Passage provided =>
%%
Scheduling Jekyll posts with Netlify and GitHub Actions

Last year, I wrote about how to schedule Jekyll posts using Netlify and AWS Lambda[^1]. I used that approach from the moment I wrote that blog post up until today. What changed? In the past year, GitHub has introduced GitHub Actions[^2], a way to run container jobs triggered by different GitHub events. One of those events is a schedule defined in start cron format. So now instead of using AWS to schedule a cron job to deploy my static site, I use a GitHub Action.

For the sake of completeness, I’m duplicating some of the relevant content from my original post.

Configuring Jekyll

By default, Jekyll generates all blog posts in the _posts directory regardless of the publish date associated with each. That obviously doesn’t work well when you want to schedule posts to be published in the future, so the first step is to configure Jekyll to ignore future posts. To do so, add this key to Jekyll’s _config.yml:

future: false

Setting future to false tells Jekyll to skip any posts with a publish date in the future. You can then set the date field in the front matter of a post to a future date and know that the post will not be generated until then, like this:

---
layout: post
title: "My future post"
%%
Written task 1 => From the post on scheduling Jekyll posts, quote the part that opens with the words containing "Scheduling Jekyll posts" and closes with "my original post.".
Written task 2 => In the post on scheduling Jekyll posts, which key and value are added to Jekyll's _config.yml so that posts with a future publish date are skipped?

Data extract =>
%%
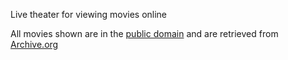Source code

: Live theater for viewing movies online

All movies shown are in the [public domain](https://en.wikipedia.org/wiki/List_of_films_in_the_public_domain_in_the_United_States) and are retrieved from [Archive.org](https://archive.org/)
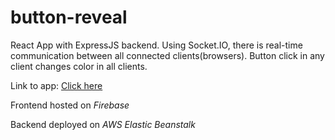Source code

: # button-reveal
React App with ExpressJS backend. Using Socket.IO, there is real-time communication between all connected clients(browsers). Button click in any client changes color in all clients.

Link to app: [Click here](https://virtuallaunch.tk/)

Frontend hosted on *Firebase*

Backend deployed on *AWS Elastic Beanstalk*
%%
Task response 1 =>
Scheduling Jekyll posts with Netlify and GitHub Actions

Last year, I wrote about how to schedule Jekyll posts using Netlify and AWS Lambda[^1]. I used that approach from the moment I wrote that blog post up until today. What changed? In the past year, GitHub has introduced GitHub Actions[^2], a way to run container jobs triggered by different GitHub events. One of those events is a schedule defined in start cron format. So now instead of using AWS to schedule a cron job to deploy my static site, I use a GitHub Action.

For the sake of completeness, I’m duplicating some of the relevant content from my original post.

Task response 2 => future: false